**Records provided**
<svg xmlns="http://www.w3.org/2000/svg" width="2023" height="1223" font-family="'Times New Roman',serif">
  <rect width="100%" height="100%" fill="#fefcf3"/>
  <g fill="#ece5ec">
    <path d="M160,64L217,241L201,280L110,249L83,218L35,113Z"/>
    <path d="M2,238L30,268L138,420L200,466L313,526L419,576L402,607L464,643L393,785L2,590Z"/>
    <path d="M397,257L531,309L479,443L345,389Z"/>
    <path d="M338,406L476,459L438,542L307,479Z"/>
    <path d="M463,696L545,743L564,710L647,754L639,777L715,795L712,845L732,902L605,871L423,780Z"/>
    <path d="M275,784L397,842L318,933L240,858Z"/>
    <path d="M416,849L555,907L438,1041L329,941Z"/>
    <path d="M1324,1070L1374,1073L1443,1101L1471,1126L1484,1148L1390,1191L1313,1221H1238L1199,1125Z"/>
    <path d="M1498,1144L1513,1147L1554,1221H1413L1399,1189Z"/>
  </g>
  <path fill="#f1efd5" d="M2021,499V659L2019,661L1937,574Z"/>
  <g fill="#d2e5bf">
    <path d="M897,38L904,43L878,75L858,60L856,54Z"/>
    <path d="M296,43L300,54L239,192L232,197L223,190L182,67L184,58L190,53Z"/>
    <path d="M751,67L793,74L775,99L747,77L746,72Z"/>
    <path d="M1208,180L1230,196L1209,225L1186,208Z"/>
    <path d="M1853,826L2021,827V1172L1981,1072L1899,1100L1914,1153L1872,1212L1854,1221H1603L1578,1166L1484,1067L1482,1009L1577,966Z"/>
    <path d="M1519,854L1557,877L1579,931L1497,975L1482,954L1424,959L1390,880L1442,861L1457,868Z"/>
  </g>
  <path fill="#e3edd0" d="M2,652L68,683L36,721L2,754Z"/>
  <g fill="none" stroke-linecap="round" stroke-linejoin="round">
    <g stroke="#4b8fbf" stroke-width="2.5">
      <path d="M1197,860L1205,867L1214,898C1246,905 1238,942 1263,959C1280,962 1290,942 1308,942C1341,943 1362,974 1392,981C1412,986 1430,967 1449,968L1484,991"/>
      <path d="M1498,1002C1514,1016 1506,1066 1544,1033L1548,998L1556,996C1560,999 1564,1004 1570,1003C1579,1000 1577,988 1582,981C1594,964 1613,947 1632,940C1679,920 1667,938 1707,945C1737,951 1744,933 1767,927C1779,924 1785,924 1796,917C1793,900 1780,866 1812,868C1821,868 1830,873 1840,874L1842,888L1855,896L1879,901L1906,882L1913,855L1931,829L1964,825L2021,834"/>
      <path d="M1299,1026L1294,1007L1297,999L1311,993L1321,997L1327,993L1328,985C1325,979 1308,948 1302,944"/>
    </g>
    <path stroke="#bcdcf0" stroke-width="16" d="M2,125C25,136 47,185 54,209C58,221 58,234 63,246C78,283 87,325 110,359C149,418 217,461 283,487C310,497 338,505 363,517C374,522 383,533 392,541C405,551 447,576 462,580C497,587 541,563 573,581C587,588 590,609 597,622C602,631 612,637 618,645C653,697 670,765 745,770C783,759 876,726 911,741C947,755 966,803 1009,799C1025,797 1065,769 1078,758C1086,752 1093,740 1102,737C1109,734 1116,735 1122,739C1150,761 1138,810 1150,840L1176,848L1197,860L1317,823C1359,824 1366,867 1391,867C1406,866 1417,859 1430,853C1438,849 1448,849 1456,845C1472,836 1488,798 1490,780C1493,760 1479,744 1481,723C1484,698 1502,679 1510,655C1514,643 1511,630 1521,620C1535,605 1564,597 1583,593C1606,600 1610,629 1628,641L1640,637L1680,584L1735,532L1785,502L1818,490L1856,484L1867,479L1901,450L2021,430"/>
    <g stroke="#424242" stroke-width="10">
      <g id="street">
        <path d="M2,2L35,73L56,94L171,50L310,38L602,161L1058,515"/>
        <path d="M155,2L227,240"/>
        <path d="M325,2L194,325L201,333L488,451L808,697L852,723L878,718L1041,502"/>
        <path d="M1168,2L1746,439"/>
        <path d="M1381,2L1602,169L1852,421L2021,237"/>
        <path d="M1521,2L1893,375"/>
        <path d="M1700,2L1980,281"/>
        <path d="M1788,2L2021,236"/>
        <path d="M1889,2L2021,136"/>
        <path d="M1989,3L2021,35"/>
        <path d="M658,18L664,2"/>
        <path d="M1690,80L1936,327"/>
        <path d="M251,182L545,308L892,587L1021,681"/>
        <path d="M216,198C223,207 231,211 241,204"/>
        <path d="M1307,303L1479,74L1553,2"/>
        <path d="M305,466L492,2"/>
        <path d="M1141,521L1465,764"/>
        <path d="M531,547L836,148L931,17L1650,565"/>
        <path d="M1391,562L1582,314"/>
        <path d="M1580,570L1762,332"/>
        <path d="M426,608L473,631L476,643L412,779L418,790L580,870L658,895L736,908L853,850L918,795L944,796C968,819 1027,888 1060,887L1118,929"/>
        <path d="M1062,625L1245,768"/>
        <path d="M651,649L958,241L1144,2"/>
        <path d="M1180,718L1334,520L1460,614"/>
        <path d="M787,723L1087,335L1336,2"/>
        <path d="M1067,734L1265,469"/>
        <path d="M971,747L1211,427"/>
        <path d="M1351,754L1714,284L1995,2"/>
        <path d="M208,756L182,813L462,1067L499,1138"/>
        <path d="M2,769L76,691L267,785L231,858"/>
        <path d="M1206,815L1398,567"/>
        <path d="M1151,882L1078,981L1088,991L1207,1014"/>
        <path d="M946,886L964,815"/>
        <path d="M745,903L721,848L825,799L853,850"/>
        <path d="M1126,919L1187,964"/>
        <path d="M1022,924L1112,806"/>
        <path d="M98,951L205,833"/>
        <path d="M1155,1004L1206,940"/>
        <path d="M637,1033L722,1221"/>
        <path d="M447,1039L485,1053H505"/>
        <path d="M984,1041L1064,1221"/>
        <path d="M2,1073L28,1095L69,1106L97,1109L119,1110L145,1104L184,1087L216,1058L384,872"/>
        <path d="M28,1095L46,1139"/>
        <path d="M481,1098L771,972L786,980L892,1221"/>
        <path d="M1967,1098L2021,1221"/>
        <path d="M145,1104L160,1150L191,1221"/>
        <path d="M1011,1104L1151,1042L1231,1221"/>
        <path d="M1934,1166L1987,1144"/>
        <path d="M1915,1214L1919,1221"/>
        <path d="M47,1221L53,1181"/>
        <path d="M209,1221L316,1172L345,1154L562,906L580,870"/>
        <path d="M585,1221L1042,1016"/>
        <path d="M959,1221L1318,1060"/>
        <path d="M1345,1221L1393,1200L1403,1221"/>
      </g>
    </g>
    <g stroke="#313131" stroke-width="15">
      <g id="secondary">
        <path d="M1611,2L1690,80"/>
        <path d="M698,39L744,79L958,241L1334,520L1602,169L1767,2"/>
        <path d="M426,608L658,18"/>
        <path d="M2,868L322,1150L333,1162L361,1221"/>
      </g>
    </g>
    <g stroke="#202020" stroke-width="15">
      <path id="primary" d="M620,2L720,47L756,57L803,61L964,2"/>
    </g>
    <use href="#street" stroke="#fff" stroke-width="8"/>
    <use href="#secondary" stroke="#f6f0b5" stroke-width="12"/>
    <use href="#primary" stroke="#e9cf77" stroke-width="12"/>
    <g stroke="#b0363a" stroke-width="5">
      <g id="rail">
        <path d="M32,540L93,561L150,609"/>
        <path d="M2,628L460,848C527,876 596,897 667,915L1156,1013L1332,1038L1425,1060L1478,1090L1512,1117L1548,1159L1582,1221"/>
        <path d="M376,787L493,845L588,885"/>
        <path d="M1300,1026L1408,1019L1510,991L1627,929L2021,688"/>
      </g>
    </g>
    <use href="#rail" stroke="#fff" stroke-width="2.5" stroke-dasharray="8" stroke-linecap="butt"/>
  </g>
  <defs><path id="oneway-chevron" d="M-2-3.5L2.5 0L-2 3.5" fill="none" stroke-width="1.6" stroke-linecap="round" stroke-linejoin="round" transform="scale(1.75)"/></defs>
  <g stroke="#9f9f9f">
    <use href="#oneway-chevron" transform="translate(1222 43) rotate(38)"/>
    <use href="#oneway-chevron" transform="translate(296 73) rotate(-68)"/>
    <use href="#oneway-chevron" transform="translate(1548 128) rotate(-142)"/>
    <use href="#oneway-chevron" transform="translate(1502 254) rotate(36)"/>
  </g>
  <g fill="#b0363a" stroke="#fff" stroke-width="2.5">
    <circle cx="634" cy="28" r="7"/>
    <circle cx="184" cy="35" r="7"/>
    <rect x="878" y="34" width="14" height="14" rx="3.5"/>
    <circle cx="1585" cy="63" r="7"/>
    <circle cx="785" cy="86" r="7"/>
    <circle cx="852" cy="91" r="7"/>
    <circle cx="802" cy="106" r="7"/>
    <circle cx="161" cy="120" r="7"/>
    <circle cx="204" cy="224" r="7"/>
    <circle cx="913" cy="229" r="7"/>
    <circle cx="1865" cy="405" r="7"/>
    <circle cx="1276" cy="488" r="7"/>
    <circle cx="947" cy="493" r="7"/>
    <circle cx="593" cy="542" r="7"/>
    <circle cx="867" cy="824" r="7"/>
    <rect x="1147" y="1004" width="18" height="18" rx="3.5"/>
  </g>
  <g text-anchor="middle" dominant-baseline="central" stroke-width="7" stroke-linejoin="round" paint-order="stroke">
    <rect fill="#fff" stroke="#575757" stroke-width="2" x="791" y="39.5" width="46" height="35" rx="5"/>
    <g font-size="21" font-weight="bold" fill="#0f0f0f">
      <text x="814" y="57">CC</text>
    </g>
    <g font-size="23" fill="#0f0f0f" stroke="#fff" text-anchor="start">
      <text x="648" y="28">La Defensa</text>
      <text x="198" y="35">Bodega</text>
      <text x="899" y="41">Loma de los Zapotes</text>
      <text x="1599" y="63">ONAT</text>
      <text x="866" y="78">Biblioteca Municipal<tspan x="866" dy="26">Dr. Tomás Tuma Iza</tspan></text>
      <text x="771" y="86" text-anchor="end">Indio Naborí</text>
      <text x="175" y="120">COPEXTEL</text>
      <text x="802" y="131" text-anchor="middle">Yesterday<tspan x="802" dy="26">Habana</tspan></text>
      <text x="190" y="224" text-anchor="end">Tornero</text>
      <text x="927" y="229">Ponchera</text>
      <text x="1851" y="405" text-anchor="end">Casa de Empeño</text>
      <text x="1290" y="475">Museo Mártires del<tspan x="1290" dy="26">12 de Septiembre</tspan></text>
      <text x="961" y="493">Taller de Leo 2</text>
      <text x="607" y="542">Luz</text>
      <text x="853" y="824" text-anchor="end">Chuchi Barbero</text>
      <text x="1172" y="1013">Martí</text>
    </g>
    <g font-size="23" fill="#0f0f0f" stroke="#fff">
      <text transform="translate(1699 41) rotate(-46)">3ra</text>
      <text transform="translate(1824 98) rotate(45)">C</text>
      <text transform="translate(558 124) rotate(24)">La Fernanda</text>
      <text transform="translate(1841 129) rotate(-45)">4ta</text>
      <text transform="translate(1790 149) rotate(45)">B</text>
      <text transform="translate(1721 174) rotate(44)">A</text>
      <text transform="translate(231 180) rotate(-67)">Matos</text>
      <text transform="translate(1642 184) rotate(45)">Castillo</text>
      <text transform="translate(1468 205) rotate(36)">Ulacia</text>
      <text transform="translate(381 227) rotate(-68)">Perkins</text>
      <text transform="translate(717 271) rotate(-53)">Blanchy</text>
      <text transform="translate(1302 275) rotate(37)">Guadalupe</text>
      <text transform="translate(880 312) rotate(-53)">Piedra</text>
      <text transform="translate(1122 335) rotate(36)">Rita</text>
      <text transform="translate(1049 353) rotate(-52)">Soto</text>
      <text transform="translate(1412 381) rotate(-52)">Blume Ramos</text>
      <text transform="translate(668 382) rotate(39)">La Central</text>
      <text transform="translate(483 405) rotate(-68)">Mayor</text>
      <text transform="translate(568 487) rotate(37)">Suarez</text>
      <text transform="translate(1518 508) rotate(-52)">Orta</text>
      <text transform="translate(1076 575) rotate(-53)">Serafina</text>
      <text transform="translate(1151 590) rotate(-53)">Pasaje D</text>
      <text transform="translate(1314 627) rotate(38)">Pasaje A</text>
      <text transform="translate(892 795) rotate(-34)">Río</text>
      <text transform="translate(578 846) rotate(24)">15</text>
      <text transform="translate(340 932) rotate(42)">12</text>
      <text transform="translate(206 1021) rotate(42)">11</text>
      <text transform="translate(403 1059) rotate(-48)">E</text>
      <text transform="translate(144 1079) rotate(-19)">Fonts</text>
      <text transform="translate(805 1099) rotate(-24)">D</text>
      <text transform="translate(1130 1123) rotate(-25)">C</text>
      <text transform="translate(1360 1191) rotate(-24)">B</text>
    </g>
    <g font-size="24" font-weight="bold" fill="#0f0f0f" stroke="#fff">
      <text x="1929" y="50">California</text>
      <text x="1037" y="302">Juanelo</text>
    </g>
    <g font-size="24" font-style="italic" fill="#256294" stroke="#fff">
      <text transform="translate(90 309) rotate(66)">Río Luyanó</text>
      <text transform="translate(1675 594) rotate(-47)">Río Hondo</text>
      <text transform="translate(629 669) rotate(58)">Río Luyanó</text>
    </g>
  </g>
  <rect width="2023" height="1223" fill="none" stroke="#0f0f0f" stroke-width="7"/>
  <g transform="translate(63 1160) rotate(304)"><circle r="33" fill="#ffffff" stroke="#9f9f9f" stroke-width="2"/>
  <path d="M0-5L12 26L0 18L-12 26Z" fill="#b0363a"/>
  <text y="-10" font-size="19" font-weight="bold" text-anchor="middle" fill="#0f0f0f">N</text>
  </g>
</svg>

**Task instructions**
Look through the entries above and work out how many lines contain the string "middle". Give that number alone.

**Task response**
3